Central to the programme is software that allows robots to produce the parts, working collectively to do AM at greater rates across larger shapes than any individual system. The envisioned system has one robot assigned to a task, such as wire arc welding, grinding, metrology, and other necessary functions traditionally done by workers in large foundries and fabrication facilities. Six or more robots may converge on the system at the same time.
Traditional production of these runners, all overseas, takes a lot of time and is very labour intensive, said Curt Jawdy, head of R&D at TVA, “All these foundries have a pretty big backlog, and we find that it takes two years from the time we place an order to the time we get a runner.”
TVA expects that eventually, many of its turbines and steel components, in this case steel known as 410 stainless, will be produced domestically by AM processes, which enable unique capabilities.

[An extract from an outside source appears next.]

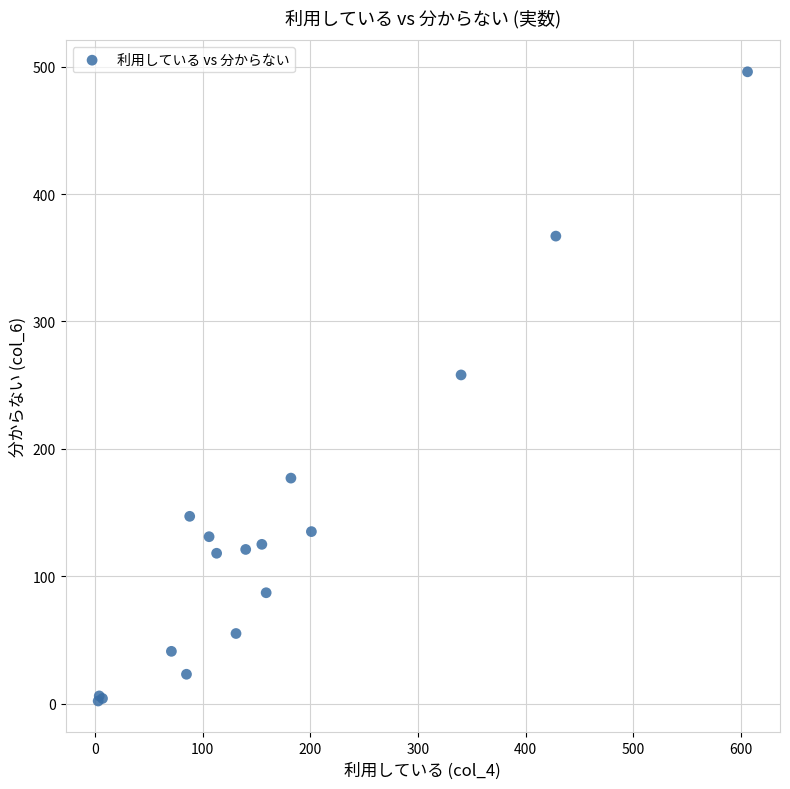

What Y value in the scatter plot is closest to 249?

258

Jawdy mentioned that hydro runners have areas prone to cavitation, which can lead to turbine failure due to erosion of the vane surfaces from collapsing air bubbles. However, through AM, a cavitation-resistant coating can be applied.
“You can do things with Additive Manufacturing that you can’t do otherwise. There are shapes you can make that you would not be able to make otherwise, and you can combine materials,” Jawdy said.
The programme covers developing the software, hardware, robotics and manufacturing strategies necessary to produce these large components. In addition to TVA, several organisations partner with ORNL on development. These include Huntington Ingalls-Newport News Shipbuilding, where the largest Francis runner will be additively manufactured; the Electric Power Research Institute, contributing to techno-economic analyses; Open Mind Technologies, assisting with manufacturing strategy development; ARC Specialties, providing robotic hardware and integration; and Voith Group-Hydropower, a hydro unit manufacturer.
At the end of the three-year term, the project will have created a new distributed hybrid-manufacturing platform that could be used by many industries, “that will allow for domestic production of infrastructure-scale net-shape components for energy, defence, ship building, hydropower and municipal water supply – any industry that requires a large piece of metal could benefit from this,” ORNL’s Stevens said. “This will increase worker productivity and provide a healthier domestic industrial base.”
The DOE award consists of $13 million from the Advanced Materials and Manufacturing Technologies Office, and $2 million from DOE’s Water Power Technologies Office.